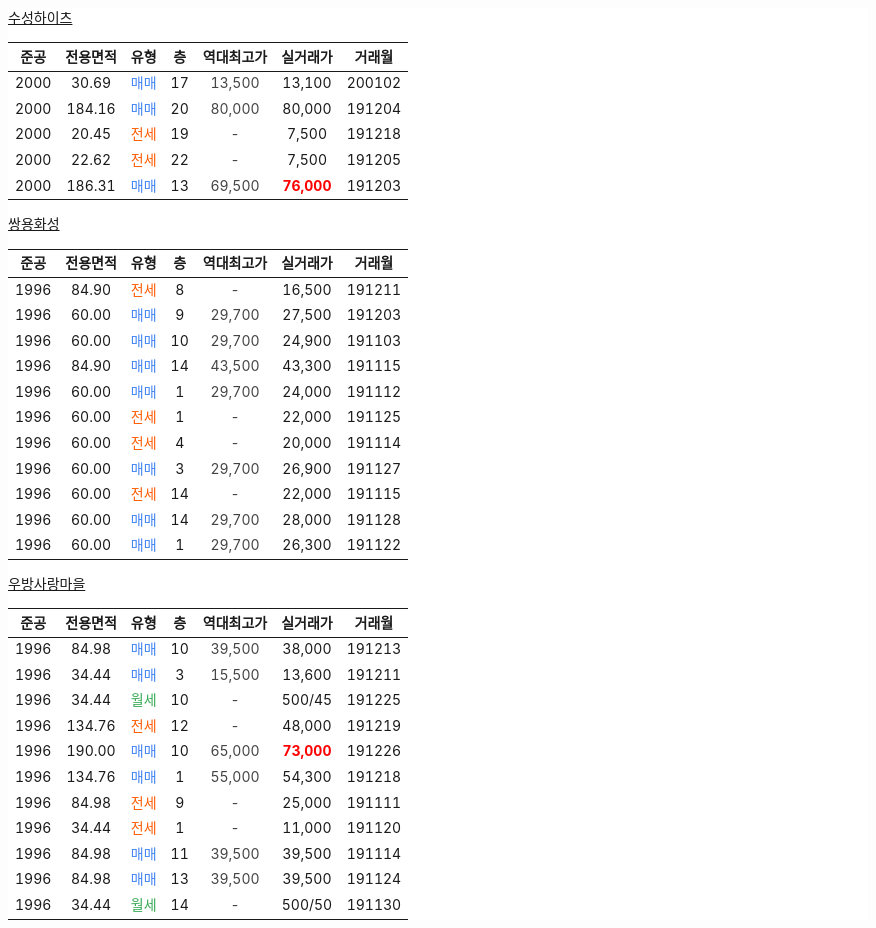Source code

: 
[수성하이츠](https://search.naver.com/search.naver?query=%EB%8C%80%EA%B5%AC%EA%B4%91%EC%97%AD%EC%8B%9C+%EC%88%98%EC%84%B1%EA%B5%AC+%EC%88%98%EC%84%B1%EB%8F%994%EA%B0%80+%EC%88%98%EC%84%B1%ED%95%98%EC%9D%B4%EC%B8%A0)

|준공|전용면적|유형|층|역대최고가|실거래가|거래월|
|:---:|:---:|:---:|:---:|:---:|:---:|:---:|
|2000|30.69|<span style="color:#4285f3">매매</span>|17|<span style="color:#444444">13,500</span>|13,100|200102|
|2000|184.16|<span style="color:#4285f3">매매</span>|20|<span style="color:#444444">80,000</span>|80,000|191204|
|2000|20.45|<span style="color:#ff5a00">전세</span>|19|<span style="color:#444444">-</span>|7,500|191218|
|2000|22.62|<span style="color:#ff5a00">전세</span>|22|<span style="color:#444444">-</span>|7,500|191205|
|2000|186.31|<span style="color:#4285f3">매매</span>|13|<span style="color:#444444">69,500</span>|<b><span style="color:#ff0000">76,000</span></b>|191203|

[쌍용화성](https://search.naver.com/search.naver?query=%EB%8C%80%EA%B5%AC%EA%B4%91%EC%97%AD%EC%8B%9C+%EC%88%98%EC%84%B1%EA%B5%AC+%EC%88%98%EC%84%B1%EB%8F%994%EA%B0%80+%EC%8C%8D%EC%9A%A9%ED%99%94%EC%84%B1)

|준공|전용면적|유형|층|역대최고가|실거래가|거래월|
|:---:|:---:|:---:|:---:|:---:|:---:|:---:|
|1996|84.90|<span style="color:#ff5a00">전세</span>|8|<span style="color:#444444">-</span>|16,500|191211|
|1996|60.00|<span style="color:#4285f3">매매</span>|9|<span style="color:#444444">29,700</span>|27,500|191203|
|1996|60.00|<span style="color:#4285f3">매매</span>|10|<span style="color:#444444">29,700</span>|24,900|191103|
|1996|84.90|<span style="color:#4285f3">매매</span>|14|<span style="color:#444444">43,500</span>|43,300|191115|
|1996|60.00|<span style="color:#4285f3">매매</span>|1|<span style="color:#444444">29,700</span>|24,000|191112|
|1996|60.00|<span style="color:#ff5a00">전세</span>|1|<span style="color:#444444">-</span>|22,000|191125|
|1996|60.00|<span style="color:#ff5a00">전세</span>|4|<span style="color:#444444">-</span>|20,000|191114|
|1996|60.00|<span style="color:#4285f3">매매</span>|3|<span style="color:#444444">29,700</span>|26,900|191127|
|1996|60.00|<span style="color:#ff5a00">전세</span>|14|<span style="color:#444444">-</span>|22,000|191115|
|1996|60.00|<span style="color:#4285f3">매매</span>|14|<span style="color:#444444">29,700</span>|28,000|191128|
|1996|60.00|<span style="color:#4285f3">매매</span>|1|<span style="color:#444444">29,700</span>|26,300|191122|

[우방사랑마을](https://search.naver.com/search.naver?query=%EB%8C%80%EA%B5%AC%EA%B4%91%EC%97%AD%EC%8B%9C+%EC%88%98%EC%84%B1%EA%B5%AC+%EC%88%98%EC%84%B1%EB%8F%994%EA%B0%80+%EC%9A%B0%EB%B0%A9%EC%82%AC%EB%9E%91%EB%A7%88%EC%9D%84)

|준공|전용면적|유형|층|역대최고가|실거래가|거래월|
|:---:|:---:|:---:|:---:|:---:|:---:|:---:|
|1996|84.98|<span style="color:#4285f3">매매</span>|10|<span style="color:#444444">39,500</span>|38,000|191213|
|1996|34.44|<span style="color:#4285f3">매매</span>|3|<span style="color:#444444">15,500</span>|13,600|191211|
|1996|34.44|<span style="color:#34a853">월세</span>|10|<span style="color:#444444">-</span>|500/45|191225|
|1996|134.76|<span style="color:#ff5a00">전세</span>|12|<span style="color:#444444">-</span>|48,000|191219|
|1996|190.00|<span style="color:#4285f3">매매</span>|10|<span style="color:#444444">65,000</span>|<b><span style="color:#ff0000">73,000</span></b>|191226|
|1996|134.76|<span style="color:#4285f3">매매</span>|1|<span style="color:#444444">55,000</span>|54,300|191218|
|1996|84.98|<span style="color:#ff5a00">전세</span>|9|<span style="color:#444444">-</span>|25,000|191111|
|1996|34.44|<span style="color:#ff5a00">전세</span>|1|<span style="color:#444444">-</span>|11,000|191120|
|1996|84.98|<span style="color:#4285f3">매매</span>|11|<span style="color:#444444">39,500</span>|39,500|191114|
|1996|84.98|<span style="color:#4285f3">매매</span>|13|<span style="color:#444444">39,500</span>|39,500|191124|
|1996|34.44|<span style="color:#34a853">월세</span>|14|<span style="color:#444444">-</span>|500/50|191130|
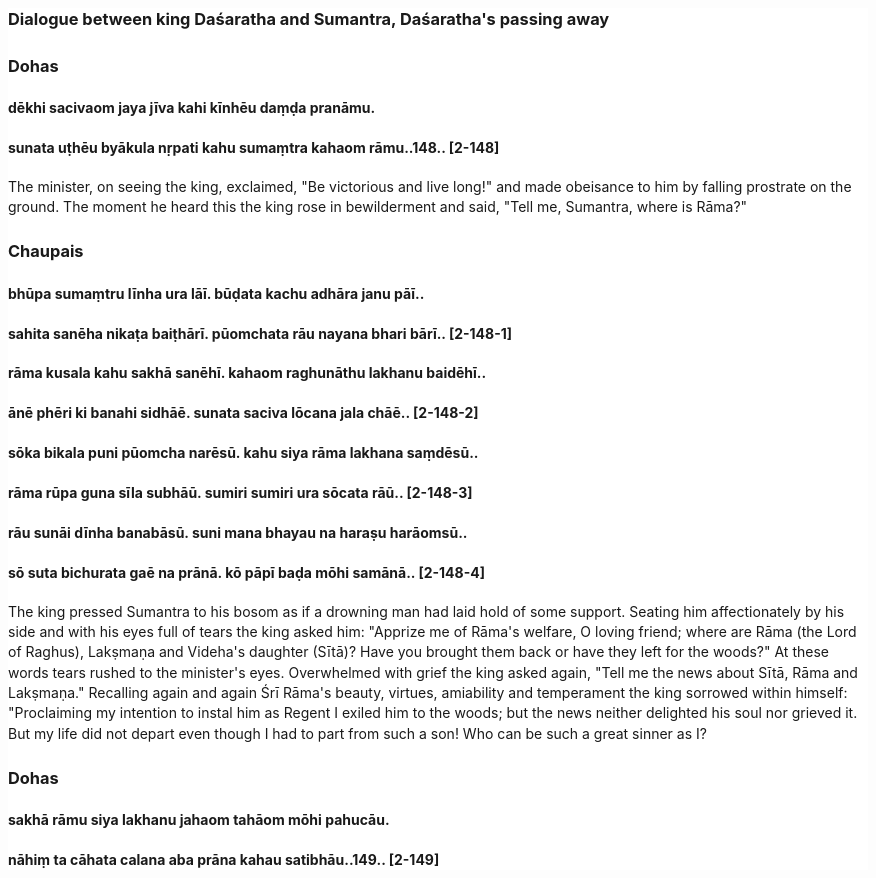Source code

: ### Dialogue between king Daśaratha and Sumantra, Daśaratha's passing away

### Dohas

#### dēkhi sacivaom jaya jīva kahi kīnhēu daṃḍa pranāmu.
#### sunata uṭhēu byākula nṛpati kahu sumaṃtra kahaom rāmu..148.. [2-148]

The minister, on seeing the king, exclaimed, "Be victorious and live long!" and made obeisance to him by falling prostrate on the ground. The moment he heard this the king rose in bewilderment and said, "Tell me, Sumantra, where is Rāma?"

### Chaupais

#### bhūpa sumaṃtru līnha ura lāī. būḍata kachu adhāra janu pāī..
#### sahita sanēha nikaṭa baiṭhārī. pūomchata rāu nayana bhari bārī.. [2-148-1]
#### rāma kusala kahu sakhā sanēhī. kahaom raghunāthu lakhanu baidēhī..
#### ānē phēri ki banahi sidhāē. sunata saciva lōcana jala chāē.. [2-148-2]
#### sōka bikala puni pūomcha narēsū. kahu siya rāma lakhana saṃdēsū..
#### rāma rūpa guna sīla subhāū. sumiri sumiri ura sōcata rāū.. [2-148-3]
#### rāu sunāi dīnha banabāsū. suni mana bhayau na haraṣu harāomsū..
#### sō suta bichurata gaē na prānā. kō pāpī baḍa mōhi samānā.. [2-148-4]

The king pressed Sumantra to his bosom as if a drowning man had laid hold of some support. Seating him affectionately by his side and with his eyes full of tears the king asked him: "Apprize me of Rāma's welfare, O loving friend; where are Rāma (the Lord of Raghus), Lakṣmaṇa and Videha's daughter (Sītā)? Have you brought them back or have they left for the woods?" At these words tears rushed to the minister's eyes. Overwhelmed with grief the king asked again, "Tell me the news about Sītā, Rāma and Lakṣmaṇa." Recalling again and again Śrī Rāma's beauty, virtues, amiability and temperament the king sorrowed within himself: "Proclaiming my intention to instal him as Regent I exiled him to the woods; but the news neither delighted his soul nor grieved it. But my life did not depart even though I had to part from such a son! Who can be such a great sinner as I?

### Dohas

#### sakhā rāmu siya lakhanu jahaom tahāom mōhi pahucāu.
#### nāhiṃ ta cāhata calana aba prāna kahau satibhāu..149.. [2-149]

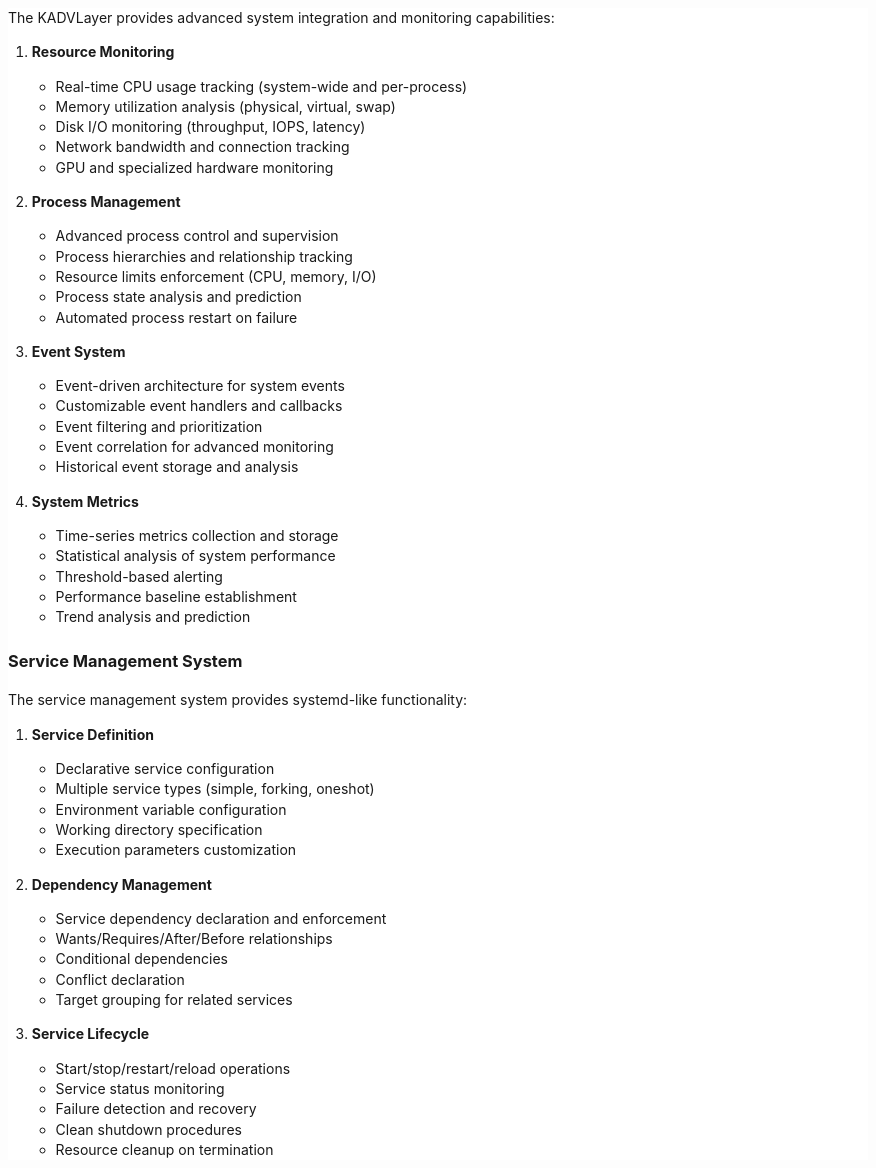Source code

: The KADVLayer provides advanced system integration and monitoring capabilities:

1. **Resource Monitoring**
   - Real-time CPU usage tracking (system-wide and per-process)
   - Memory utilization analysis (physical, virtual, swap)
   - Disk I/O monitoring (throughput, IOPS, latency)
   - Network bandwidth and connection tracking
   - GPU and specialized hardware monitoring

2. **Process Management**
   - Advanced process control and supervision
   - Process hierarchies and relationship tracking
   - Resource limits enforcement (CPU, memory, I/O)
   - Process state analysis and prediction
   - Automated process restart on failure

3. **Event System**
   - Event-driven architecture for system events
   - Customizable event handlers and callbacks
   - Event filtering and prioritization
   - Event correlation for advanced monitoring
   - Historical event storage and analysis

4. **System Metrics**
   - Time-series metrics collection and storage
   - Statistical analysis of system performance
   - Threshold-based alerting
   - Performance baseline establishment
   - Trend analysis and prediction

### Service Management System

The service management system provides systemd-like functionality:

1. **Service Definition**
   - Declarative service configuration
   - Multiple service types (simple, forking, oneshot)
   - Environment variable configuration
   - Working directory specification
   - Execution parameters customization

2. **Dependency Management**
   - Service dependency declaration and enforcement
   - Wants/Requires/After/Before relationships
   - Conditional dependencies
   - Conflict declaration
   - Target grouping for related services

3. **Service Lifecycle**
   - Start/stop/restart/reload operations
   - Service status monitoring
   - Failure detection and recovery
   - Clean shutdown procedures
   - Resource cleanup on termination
....................
Work task
In the data above, find the line with "2. **Process Management**" and the line with "4. **System Metrics**". Retype both, plus every line between them, exactly.

Response area
2. **Process Management**
   - Advanced process control and supervision
   - Process hierarchies and relationship tracking
   - Resource limits enforcement (CPU, memory, I/O)
   - Process state analysis and prediction
   - Automated process restart on failure

3. **Event System**
   - Event-driven architecture for system events
   - Customizable event handlers and callbacks
   - Event filtering and prioritization
   - Event correlation for advanced monitoring
   - Historical event storage and analysis

4. **System Metrics**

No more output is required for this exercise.